Forward March towards Our Lord Jesus

by | Nov 26, 2019 | Formation, Reflections

Jesus Christ is the leader and perfecter of faith. Fixing our eyes on him, we go forward with firm decision to reach what lies ahead.

St. Paul says that “our salvation is nearer now than when we first believed.” The saying shows that, for him, time moves forward. That is to say, time is lineal, making its way and advancing, under God’s providence, toward a sure goal.

And this point of view belongs, yes, to all of us who call ourselves Christians. For those who truly belong to Christ, are Abraham’s descendant, heirs to the promise (Gal 3, 29). So, it does not fit us to live as though time were cyclical. No, liturgical seasons do not go around like a merry-go-round. Events do not repeat themselves. Nor do the same things keep coming back in the same way.

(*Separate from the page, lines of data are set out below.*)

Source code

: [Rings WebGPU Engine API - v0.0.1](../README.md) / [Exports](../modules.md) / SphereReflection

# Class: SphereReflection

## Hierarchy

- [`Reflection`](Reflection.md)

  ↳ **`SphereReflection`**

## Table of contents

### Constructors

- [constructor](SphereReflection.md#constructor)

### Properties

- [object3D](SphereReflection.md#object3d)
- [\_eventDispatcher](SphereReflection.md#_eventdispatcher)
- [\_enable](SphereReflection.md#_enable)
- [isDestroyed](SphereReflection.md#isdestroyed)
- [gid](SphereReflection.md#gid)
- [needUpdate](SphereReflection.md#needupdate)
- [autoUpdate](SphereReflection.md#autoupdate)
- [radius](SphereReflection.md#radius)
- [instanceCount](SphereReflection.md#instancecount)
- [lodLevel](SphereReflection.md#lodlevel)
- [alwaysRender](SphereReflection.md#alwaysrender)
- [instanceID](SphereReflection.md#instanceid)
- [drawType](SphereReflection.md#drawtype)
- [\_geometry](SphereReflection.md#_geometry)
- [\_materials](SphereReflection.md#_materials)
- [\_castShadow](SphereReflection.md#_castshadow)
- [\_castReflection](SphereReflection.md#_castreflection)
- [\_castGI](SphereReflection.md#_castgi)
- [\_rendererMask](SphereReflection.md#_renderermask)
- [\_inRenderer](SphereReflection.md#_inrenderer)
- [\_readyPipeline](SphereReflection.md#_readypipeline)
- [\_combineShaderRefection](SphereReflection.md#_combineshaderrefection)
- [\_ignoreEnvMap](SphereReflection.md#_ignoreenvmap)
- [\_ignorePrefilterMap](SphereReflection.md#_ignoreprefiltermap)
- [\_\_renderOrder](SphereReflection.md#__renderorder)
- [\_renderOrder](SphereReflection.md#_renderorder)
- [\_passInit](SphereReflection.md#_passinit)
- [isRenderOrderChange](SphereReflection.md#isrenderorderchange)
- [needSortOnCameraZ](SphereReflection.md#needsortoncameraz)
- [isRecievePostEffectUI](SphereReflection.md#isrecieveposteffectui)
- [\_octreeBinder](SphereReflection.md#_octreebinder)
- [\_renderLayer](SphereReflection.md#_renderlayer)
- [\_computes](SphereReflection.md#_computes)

So then, Advent this year is not just another Advent. Rather, it is as unique and unrepeatable as any Advent in the past. It is a step forward towards where we want to get to. It is quite different from the one before or after it. And with each passing Advent or liturgical season, we are closer to our goal. Unless we stay stagnant, falling back, in effect, for not going forward (SV.EN II:146).

And we could easily become stagnant should we look out only for our own affairs, tasks, interests, pleasures. Should our concerns have to do mainly with our rooms, our books, our Masses (SV.EN XI:190), with our devotions and novenas. Self-absorbed in that way, we turn insensitive to Jesus who draws near to us in the person of the poor.

To get ahead, straining forward, as Christians, we need eyes that see poor people and a heart that feels for them.

It is because Christianity is not only about looking inside; its heart feels for those who are helpless (J.A. Pagola). So, “we cannot isolate ourselves in our religion so as not to hear the cry of those who die of hunger….” For most likely, “the little sensibility there is to the immense suffering in our world” shows that, paralyzed by selfish worries, we cannot march forward. More than ever, then, it is time for us “to leave God for God” (SV.EN IX:252), to step forward and get ahead as Church.

And we have to avail of every opportunity to care for the least of Jesus’ brothers and sisters. For if we let it pass, we will never get it back, since time is lineal. And every opportunity we avail of is one more step forward toward the Lord’s mountain, toward God’s house of peace.

Lord Jesus, make us discern your body in our celebrations of your Supper (1 Cor 11, 17-30). In that way, we can get on with our lives as you want, moving forward, strong and healthy.